__EXERCISE__.
Could you return all of the records exactly, minus their images?

__MATERIAL TO PROCESS__.

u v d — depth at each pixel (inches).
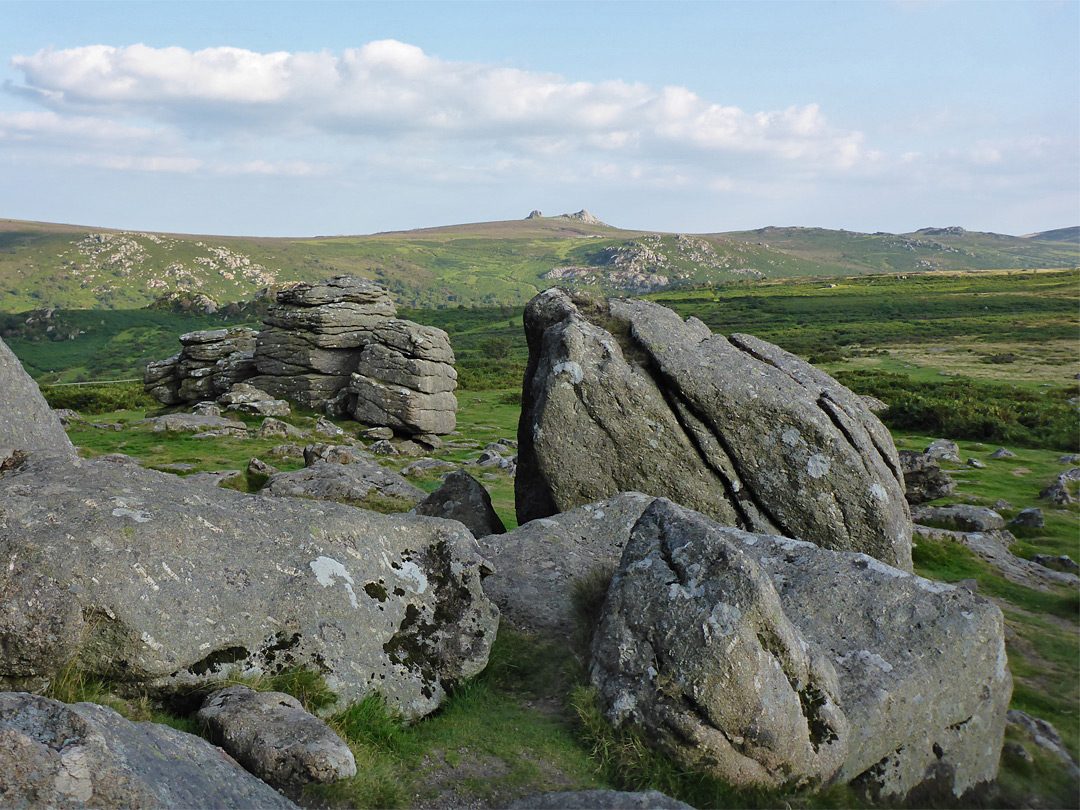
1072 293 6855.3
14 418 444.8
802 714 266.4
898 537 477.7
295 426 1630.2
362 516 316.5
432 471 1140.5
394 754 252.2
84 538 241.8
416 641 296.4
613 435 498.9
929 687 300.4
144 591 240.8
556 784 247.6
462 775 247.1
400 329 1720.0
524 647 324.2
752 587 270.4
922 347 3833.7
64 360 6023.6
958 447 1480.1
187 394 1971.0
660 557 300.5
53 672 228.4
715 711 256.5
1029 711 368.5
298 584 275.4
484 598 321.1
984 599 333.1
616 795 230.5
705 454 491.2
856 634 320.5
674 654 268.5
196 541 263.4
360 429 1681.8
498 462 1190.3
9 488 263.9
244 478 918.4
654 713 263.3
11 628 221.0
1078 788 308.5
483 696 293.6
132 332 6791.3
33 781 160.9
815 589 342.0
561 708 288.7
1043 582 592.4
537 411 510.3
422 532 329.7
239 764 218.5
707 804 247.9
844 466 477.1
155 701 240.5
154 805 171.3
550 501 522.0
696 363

__SOLUTION TO THIS TASK__.
u v d — depth at each pixel (inches).
1072 293 6855.3
14 418 444.8
802 714 266.4
898 537 477.7
295 426 1630.2
362 516 316.5
432 471 1140.5
394 754 252.2
84 538 241.8
416 641 296.4
613 435 498.9
929 687 300.4
144 591 240.8
556 784 247.6
462 775 247.1
400 329 1720.0
524 647 324.2
752 587 270.4
922 347 3833.7
64 360 6023.6
958 447 1480.1
187 394 1971.0
660 557 300.5
53 672 228.4
715 711 256.5
1029 711 368.5
298 584 275.4
484 598 321.1
984 599 333.1
616 795 230.5
705 454 491.2
856 634 320.5
674 654 268.5
196 541 263.4
360 429 1681.8
498 462 1190.3
9 488 263.9
244 478 918.4
654 713 263.3
11 628 221.0
1078 788 308.5
483 696 293.6
132 332 6791.3
33 781 160.9
815 589 342.0
561 708 288.7
1043 582 592.4
537 411 510.3
422 532 329.7
239 764 218.5
707 804 247.9
844 466 477.1
155 701 240.5
154 805 171.3
550 501 522.0
696 363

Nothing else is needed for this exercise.